What to do.
Copy the entries from the line containing "Call us +254-725825832" through the line containing "is found in Europe and Asia.", both included, with "Shopping cart" changed to "Basket" and nothing else altered. Leave the pictures out of your copy.

Input data.
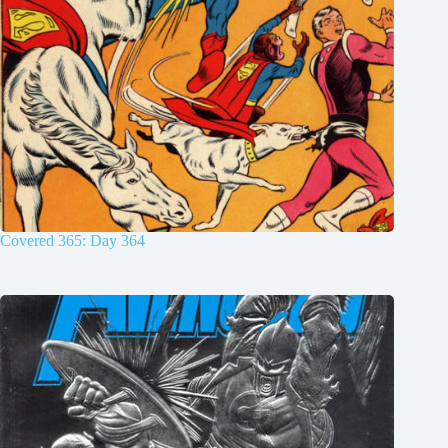
Covered 365: Day 364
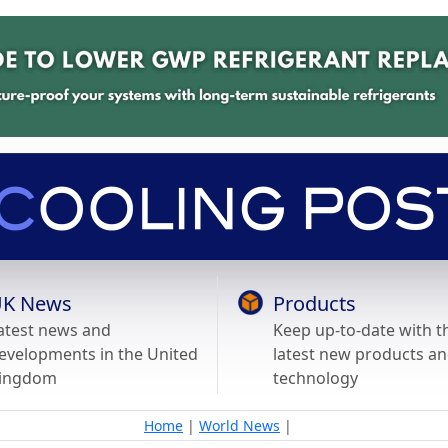
K News
Products
atest news and
Keep up-to-date with t
evelopments in the United
latest new products a
ingdom
technology
Home
|
World News
|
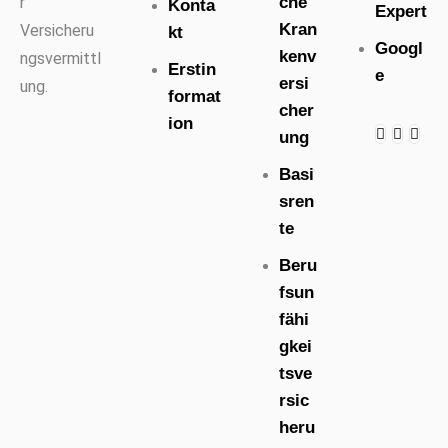
che
r
Konta
Expert
Kran
Versicheru
kt
Googl
kenv
ngsvermittl
Erstin
e
ersi
ung.
format
cher
ion
ung
Basi
sren
te
Beru
fsun
fähi
gkei
tsve
rsic
heru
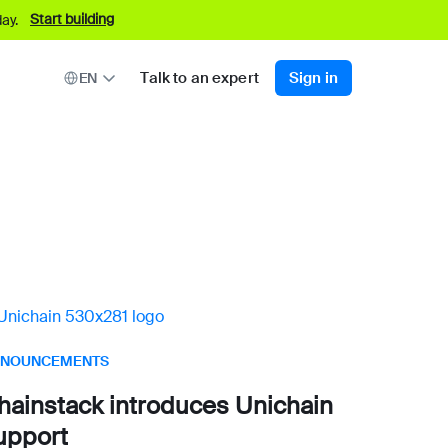
Start building
ay.
Talk to an expert
Sign in
EN
NOUNCEMENTS
hainstack introduces Unichain
upport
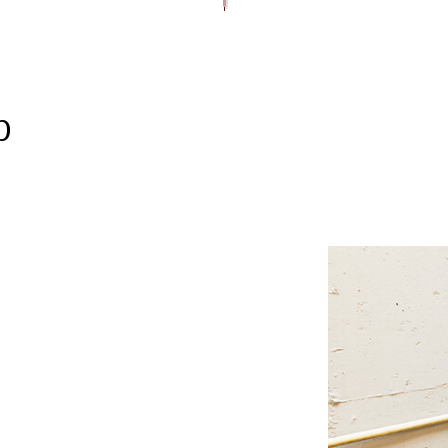
FRAMING AND STRUCTURAL WORK
ROOFER
TILE ROOFING
INTERIOR REMODELIN
PAINTING AND FINISHING
ROOFING SERVICES
SIDING AND EXTERIOR F
WINDOWS AND DOORS
GUTTER CLEANING
GUTTER INSTALLATION
SIDING INSTALLATION
p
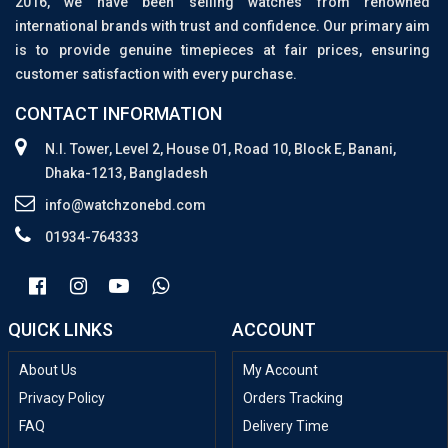
2016, we have been selling watches from renowned
international brands with trust and confidence. Our primary aim
is to provide genuine timepieces at fair prices, ensuring
customer satisfaction with every purchase.
CONTACT INFORMATION
N.I. Tower, Level 2, House 01, Road 10, Block E, Banani,
Dhaka-1213, Bangladesh
info@watchzonebd.com
01934-764333
QUICK LINKS
ACCOUNT
About Us
My Account
Privacy Policy
Orders Tracking
FAQ
Delivery Time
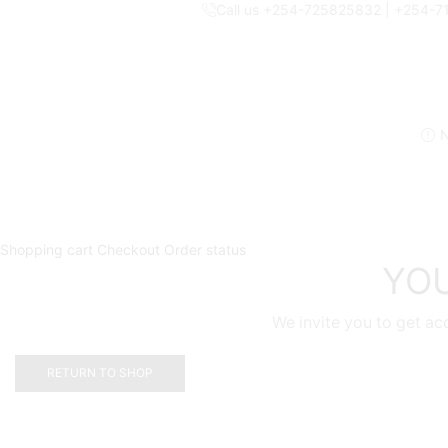
Call us +254-725825832 | +254-
N
Shopping cart
Checkout
Order status
YOU
We invite you to get ac
RETURN TO SHOP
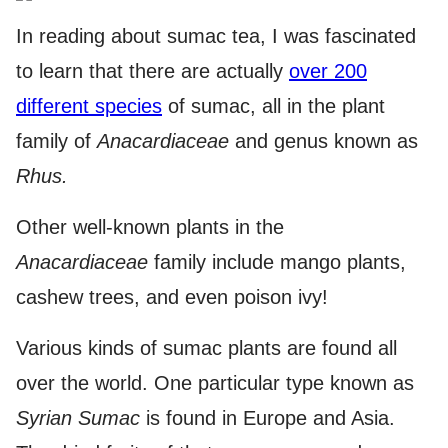
In reading about sumac tea, I was fascinated
to learn that there are actually
over 200
different species
of sumac, all in the plant
family of
Anacardiaceae
and genus known as
Rhus.
Other well-known plants in the
Anacardiaceae
family include mango plants,
cashew trees, and even poison ivy!
Various kinds of sumac plants are found all
over the world. One particular type known as
Syrian Sumac
is found in Europe and Asia.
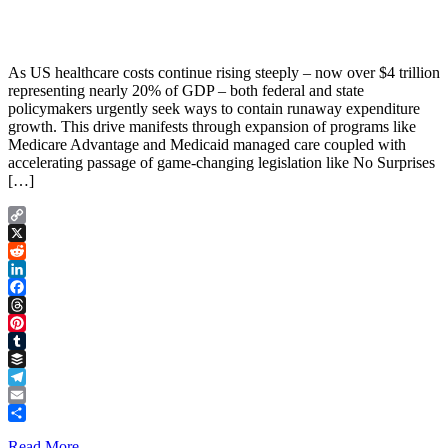
As US healthcare costs continue rising steeply – now over $4 trillion
representing nearly 20% of GDP – both federal and state
policymakers urgently seek ways to contain runaway expenditure
growth. This drive manifests through expansion of programs like
Medicare Advantage and Medicaid managed care coupled with
accelerating passage of game-changing legislation like No Surprises
[…]
Copy
Link
X
Reddit
LinkedIn
Facebook
Threads
Pinterest
Tumblr
Buffer
Telegram
Email
Share
Read More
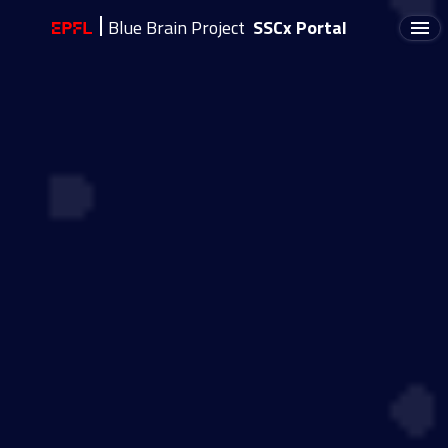
Blue Brain Project
SSCx Portal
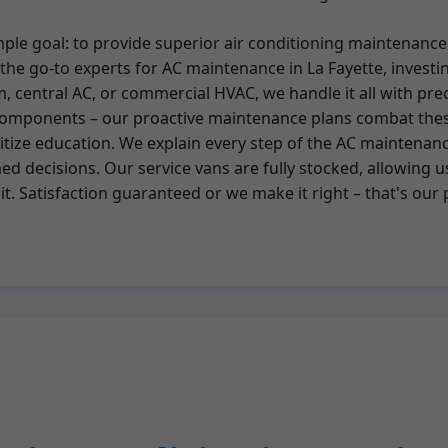
imple goal: to provide superior air conditioning maintena
he go-to experts for AC maintenance in La Fayette, investin
tem, central AC, or commercial HVAC, we handle it all with p
C components – our proactive maintenance plans combat the
tize education. We explain every step of the AC maintenance
 decisions. Our service vans are fully stocked, allowing u
sit. Satisfaction guaranteed or we make it right – that's our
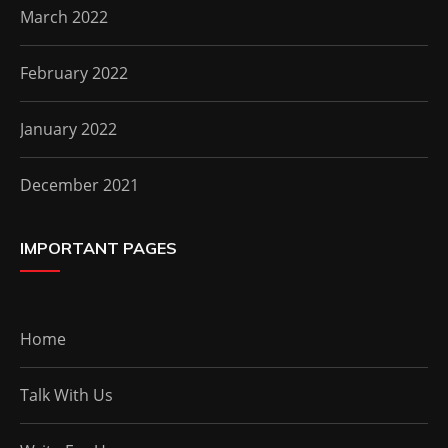
March 2022
February 2022
January 2022
December 2021
IMPORTANT PAGES
Home
Talk With Us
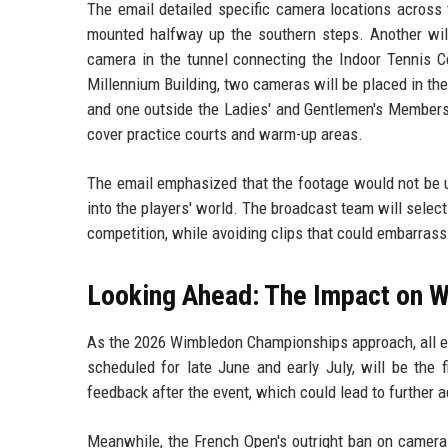
The email detailed specific camera locations across 
mounted halfway up the southern steps. Another will 
camera in the tunnel connecting the Indoor Tennis Ce
Millennium Building, two cameras will be placed in the 
and one outside the Ladies' and Gentlemen's Members'
cover practice courts and warm-up areas.
The email emphasized that the footage would not be u
into the players' world. The broadcast team will sele
competition, while avoiding clips that could embarrass 
Looking Ahead: The Impact on 
As the 2026 Wimbledon Championships approach, all ey
scheduled for late June and early July, will be the f
feedback after the event, which could lead to further 
Meanwhile, the French Open's outright ban on cameras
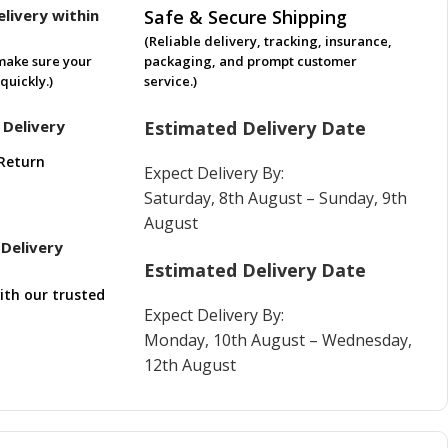
livery within
Safe & Secure Shipping
(Reliable delivery, tracking, insurance,
make sure your
packaging, and prompt customer
quickly.)
service.)
 Delivery
Estimated Delivery Date
Return
Expect Delivery By:
Saturday, 8th August – Sunday, 9th
August
Delivery
Estimated Delivery Date
ith our trusted
Expect Delivery By:
Monday, 10th August – Wednesday,
12th August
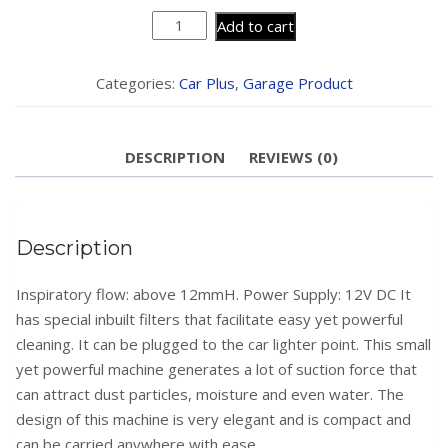
Vocado
Add to cart
Car
Vacuum
Categories:
Car Plus
,
Garage Product
Cleaner
(Wet
And
DESCRIPTION
REVIEWS (0)
Dry)
quantity
Description
Inspiratory flow: above 12mmH. Power Supply: 12V DC It
has special inbuilt filters that facilitate easy yet powerful
cleaning. It can be plugged to the car lighter point. This small
yet powerful machine generates a lot of suction force that
can attract dust particles, moisture and even water. The
design of this machine is very elegant and is compact and
can be carried anywhere with ease.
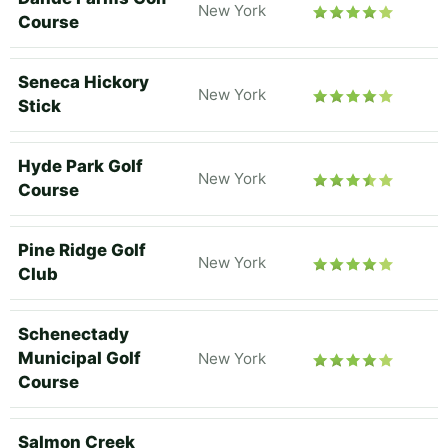
New York
Course
Seneca Hickory
New York
Stick
Hyde Park Golf
New York
Course
Pine Ridge Golf
New York
Club
Schenectady
Municipal Golf
New York
Course
Salmon Creek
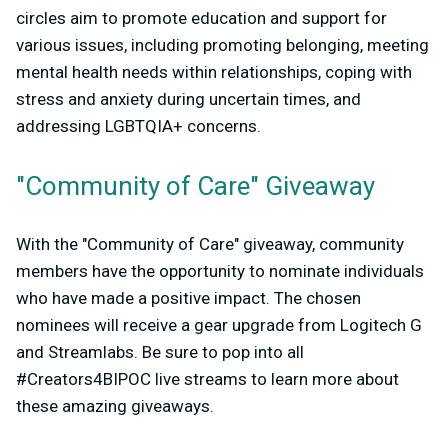
circles aim to promote education and support for
various issues, including promoting belonging, meeting
mental health needs within relationships, coping with
stress and anxiety during uncertain times, and
addressing LGBTQIA+ concerns.
"Community of Care" Giveaway
With the "Community of Care" giveaway, community
members have the opportunity to nominate individuals
who have made a positive impact. The chosen
nominees will receive a gear upgrade from Logitech G
and Streamlabs. Be sure to pop into all
#Creators4BIPOC live streams to learn more about
these amazing giveaways.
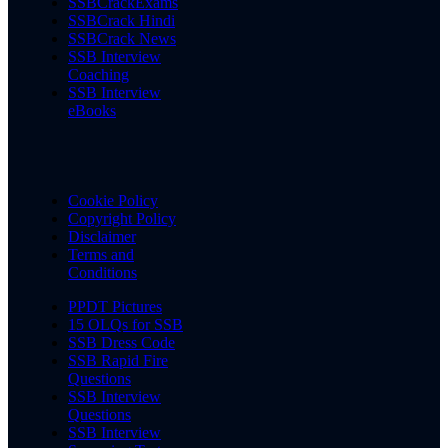
SSBCrackExams
SSBCrack Hindi
SSBCrack News
SSB Interview
Coaching
SSB Interview
eBooks
Cookie Policy
Copyright Policy
Disclaimer
Terms and
Conditions
PPDT Pictures
15 OLQs for SSB
SSB Dress Code
SSB Rapid Fire
Questions
SSB Interview
Questions
SSB Interview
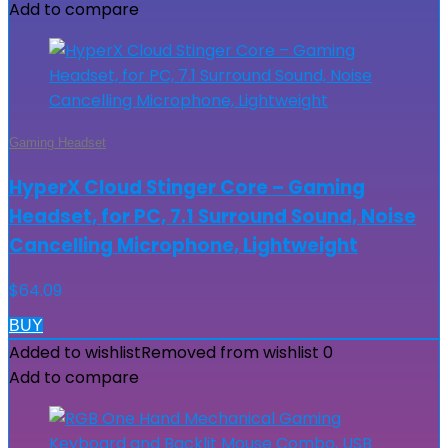
Add to compare
Gaming Headset
HyperX Cloud Stinger Core – Gaming
Headset, for PC, 7.1 Surround Sound, Noise
Cancelling Microphone, Lightweight
$
64.09
BUY
Added to wishlist
Removed from wishlist
0
Add to compare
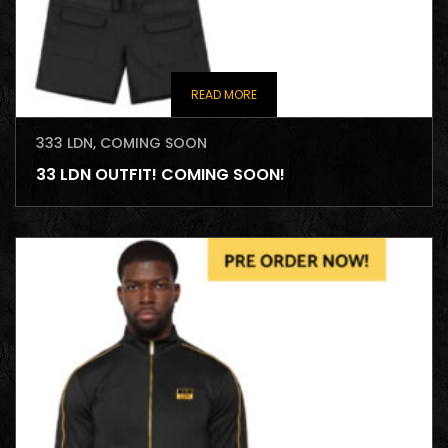
READ MORE
333 LDN
,
COMING SOON
33 LDN OUTFIT! COMING SOON!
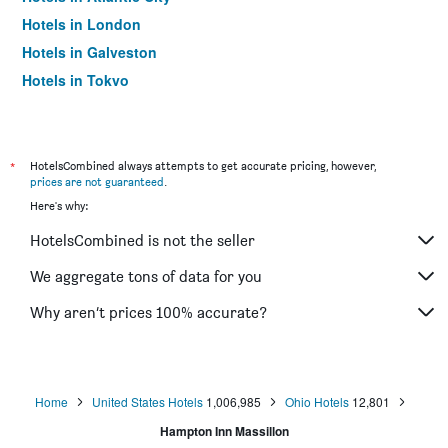
Hotels in London
Hotels in Galveston
Hotels in Tokyo
Hotels in Niagara Falls
*
HotelsCombined always attempts to get accurate pricing, however,
prices are not guaranteed
.
Here's why:
HotelsCombined is not the seller
We aggregate tons of data for you
Why aren’t prices 100% accurate?
Home
United States Hotels
1,006,985
Ohio Hotels
12,801
Hampton Inn Massillon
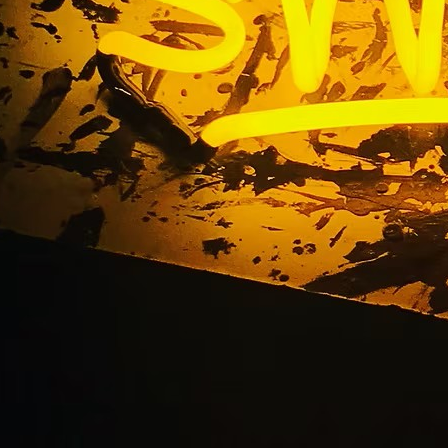
Illuminated Cabinet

Reply to the task.
Call us +254-725825832 | +254-
N
Basket
Checkout
Order status
YOU
We invite you to get ac
RETURN TO SHOP
In reading about sumac tea, I was fascinated
to learn that there are actually
over 200
different species
of sumac, all in the plant
family of
Anacardiaceae
and genus known as
Rhus.
Other well-known plants in the
Anacardiaceae
family include mango plants,
cashew trees, and even poison ivy!
Various kinds of sumac plants are found all
over the world. One particular type known as
Syrian Sumac
is found in Europe and Asia.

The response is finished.